The good news? Ken Hamm's slide guitar pieces arrive on Monday from his home in Forget, Saskatchewan - all very exciting (though I do hope his town's name is not a harbinger of things to come).

Wednesday, January 2, 2008

Man (staff?) the barricades?

Well, what excuse can one offer for tardiness in writing, but the usual complaint about Christmas holidays, plus an arduous CD recording schedule? I promise to post with greater regularity. All in all, not a bad Christmas, though, with trips to Burnaby with dear son Daniel to see his grandmother, a modest birthday celebration (which I quickly blanked from my mind) and Christmas dinner at Brian and Judy's house. This was topped off by an outing to Matisse’s Restaurant where I and a friend were treated to exquisite French cuisine and entertainment courtesy of the establishment's thoroughly engaging owner. Matisse's is much recommended.

As for the CD, we are heading down the stretch, with a super job on piano and synthesizer turned in so far by Karel Roessingh and on drums by Jerry Adolphe. A few main vocals remain to be done, plus violin and accordion by the redoubtable Calvin Cairns, slide guitar by the righteous Ken Hamm and incidental pieces on bagpipe, penny whistle and hand drum. With any luck we'll have it all mixed and mastered and in hand for our first 2008 gig February 29 at the Acoustic Cafe. Details to come.

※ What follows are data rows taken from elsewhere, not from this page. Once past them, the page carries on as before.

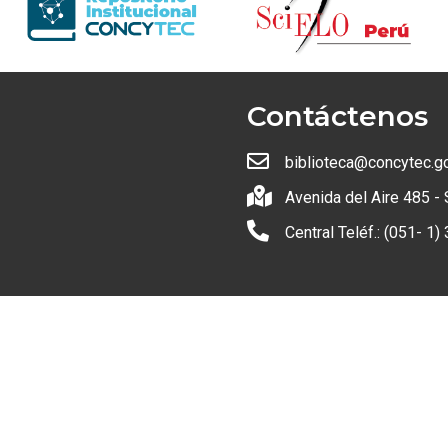
Contáctenos
biblioteca@concytec.g
Avenida del Aire 485 - 
Central Teléf.: (051- 1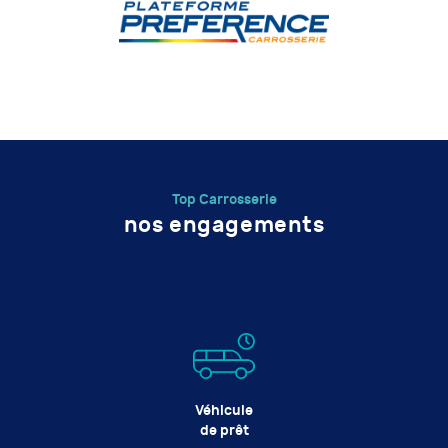
Top Carrosserie
nos engagements
Véhicule
de prêt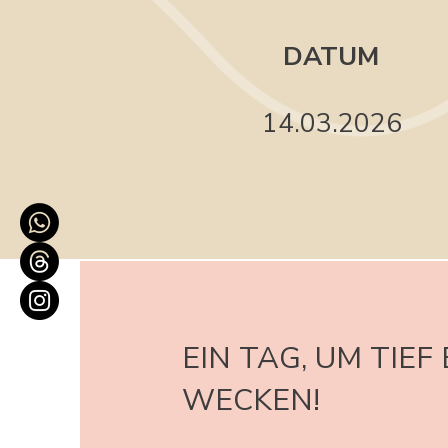
DATUM
14.03.2026
EIN TAG, UM TIE
WECKEN!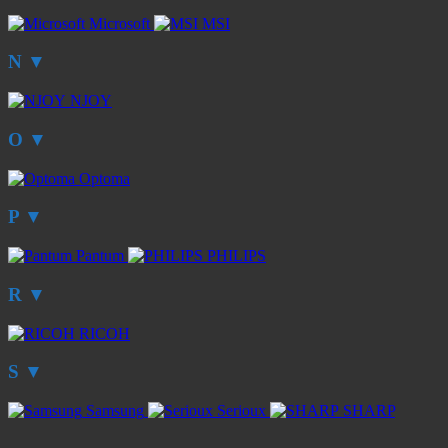
Microsoft
MSI
N
▼
NJOY
O
▼
Optoma
P
▼
Pantum
PHILIPS
R
▼
RICOH
S
▼
Samsung
Serioux
SHARP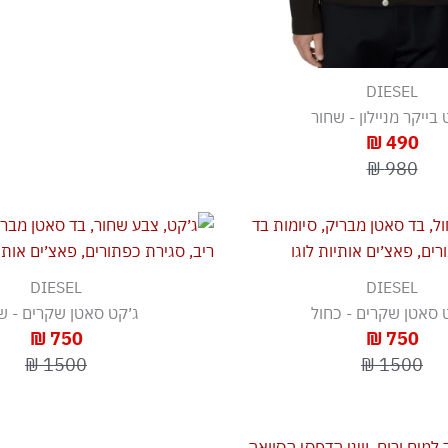
DIESEL
 בייקר מניילון - שחור
490 ₪
980 ₪
DIESEL
DIESEL
 סאטן שקרים - כחול
ג׳קט סאטן שקרים - ש
750 ₪
750 ₪
1500 ₪
1500 ₪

Some may wonder where I find time to read, but I've managed to make time for an excellent essay by the Canadian poet and critic Carmine Starnino. Starnino comes in for some justified knuckle wrapping for his rough treatment of some of our established poets. That said, the title essay of his book "A Lover's Quarrel" is compelling. In sum, he argues that in their efforts these three or four decades to produce a national poetry by turning their backs on established international lights from the UK and the US, Canadian poets have actually robbed themselves of vital influences - influences that far from "colonizing" Canadian poetry might have helped to invigorate and shape it.

One reviewer replies saying Starnino has set up a false dichotomy, another that the poets he endorses bear suspiciously close relationships to the publication Starnino himself edits, still another that those endorsements fall short of the critical acumen Starnino prescribes for other critics. Interestingly, few take him to task over his attempted evisceration of the reputations of some of our most notable poets. Can it be that he has won tacit consensus for a fresh aesthetic/critical agenda? A tall order, perhaps, though I agree with one reviewer who considers it an important essay, if only because it asks us to challenge some of our assumptions about the Canadian poetry scene.

Other critical titles worth reading:

Alfred Corn's "The Poet's Heartbeat: A Manual of Prosody”
Robert Pinsky's "The Sounds of Poetry"
John Hollander's “Sound and Sense”

Each of these provides a progressively helpful elucidation of metre, culminating in a rather difficult analysis of the principle historical outcome of traditional prosody by Charles O. Hartmann called “Free Verse: An Essay on Prosody.” Difficult, and not everyone’s cup of tea, but I persevere.